Task goal: In the lines below, the string "products" may appear; say how many lines hold it and give nothing more.

--- Records provided Enclosed Below ---

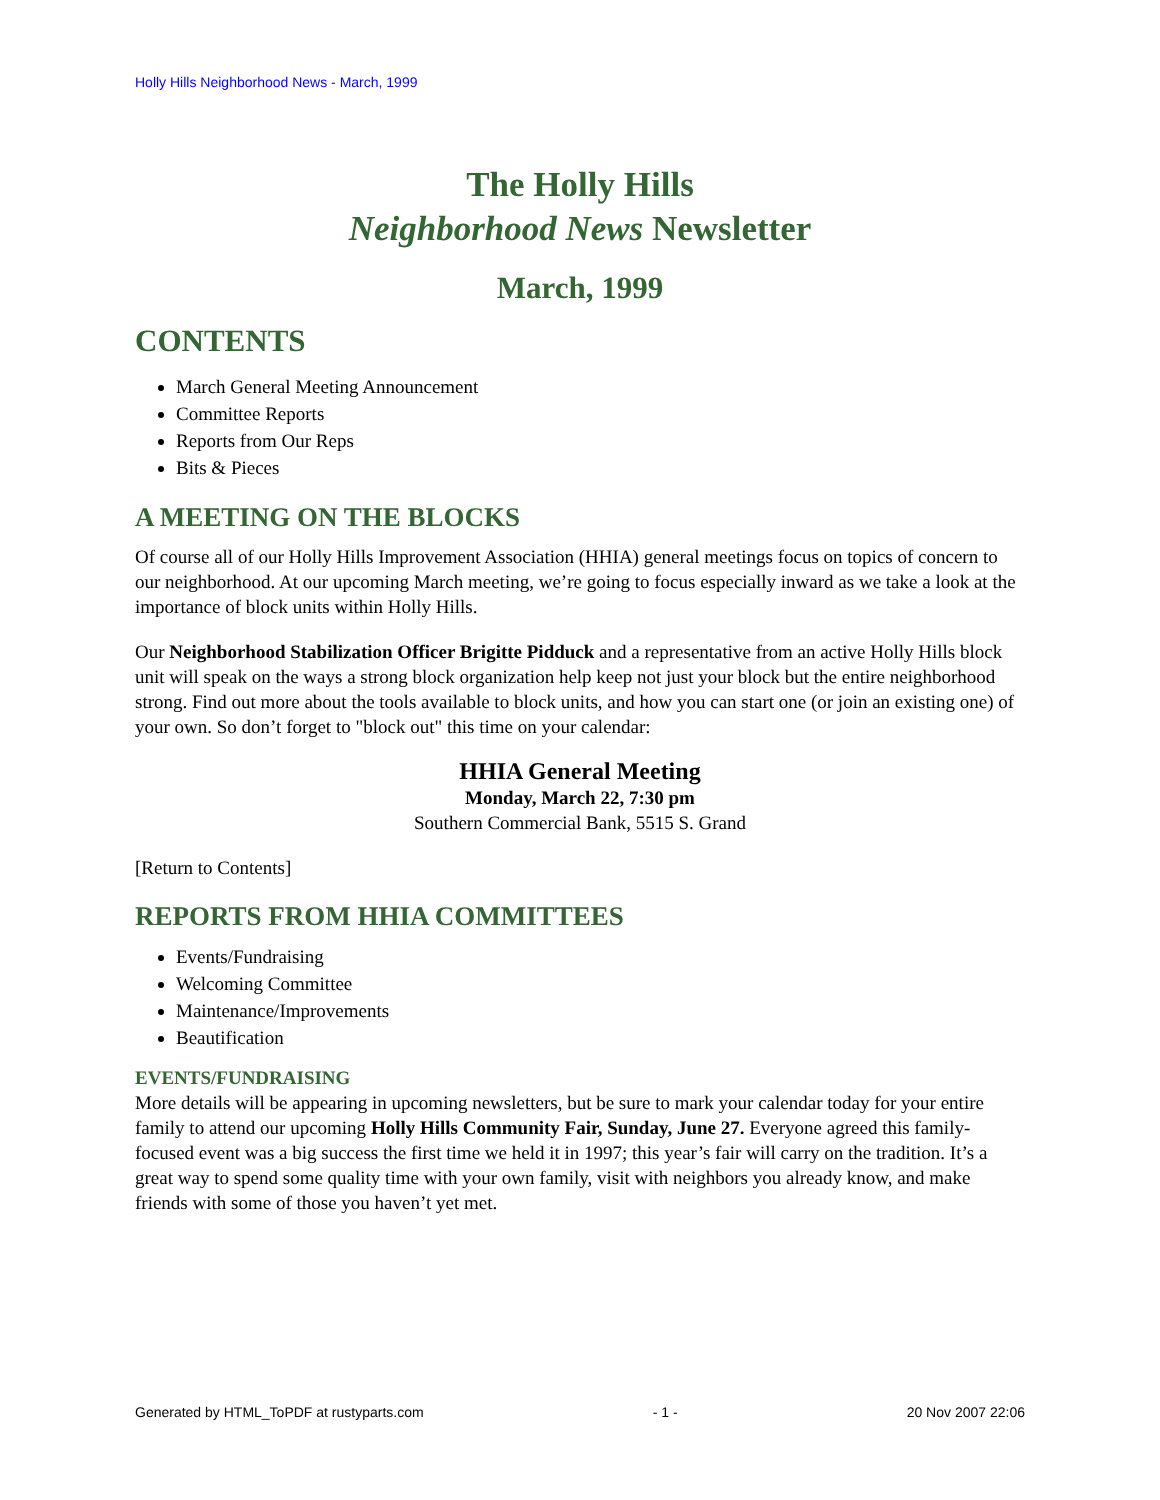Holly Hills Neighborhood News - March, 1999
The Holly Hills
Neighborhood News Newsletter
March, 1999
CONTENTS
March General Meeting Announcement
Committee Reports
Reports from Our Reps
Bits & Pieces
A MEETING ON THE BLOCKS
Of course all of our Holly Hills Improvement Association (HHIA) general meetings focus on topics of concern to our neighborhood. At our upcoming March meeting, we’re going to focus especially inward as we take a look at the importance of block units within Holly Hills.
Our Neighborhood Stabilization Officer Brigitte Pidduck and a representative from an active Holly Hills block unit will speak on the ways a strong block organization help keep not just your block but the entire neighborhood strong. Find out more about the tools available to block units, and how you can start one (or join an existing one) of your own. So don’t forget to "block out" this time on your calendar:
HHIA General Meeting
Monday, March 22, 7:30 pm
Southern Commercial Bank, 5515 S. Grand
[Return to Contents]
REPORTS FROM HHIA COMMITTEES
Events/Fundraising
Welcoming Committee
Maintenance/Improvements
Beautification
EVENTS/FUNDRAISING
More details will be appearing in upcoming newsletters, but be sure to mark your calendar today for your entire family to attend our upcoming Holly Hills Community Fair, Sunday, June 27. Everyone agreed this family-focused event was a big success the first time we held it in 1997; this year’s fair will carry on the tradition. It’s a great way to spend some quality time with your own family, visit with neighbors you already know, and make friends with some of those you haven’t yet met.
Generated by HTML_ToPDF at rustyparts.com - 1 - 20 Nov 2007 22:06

--- End of Enclosed Records provided ---
--- Records provided Enclosed Below ---

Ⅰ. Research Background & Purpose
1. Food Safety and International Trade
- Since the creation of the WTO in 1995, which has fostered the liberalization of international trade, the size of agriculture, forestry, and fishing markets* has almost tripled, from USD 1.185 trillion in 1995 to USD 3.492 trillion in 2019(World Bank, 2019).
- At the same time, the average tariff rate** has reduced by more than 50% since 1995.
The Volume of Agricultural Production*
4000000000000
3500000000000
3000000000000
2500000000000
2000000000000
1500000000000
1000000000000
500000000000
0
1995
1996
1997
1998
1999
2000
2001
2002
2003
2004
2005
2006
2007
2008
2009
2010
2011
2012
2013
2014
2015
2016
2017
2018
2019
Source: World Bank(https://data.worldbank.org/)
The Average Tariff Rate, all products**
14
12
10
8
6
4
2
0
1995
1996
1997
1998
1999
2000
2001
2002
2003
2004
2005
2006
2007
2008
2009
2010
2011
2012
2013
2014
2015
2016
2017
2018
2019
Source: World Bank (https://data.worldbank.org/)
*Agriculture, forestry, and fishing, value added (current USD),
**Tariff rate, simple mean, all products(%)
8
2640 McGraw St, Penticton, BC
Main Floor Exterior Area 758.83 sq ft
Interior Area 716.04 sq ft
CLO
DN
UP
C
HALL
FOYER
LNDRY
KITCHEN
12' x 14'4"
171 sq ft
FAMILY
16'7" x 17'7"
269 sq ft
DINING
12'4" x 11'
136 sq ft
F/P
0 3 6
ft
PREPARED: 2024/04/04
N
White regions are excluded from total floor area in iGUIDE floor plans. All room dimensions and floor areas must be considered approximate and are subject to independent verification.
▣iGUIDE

--- End of Enclosed Records provided ---

Response to this task: 2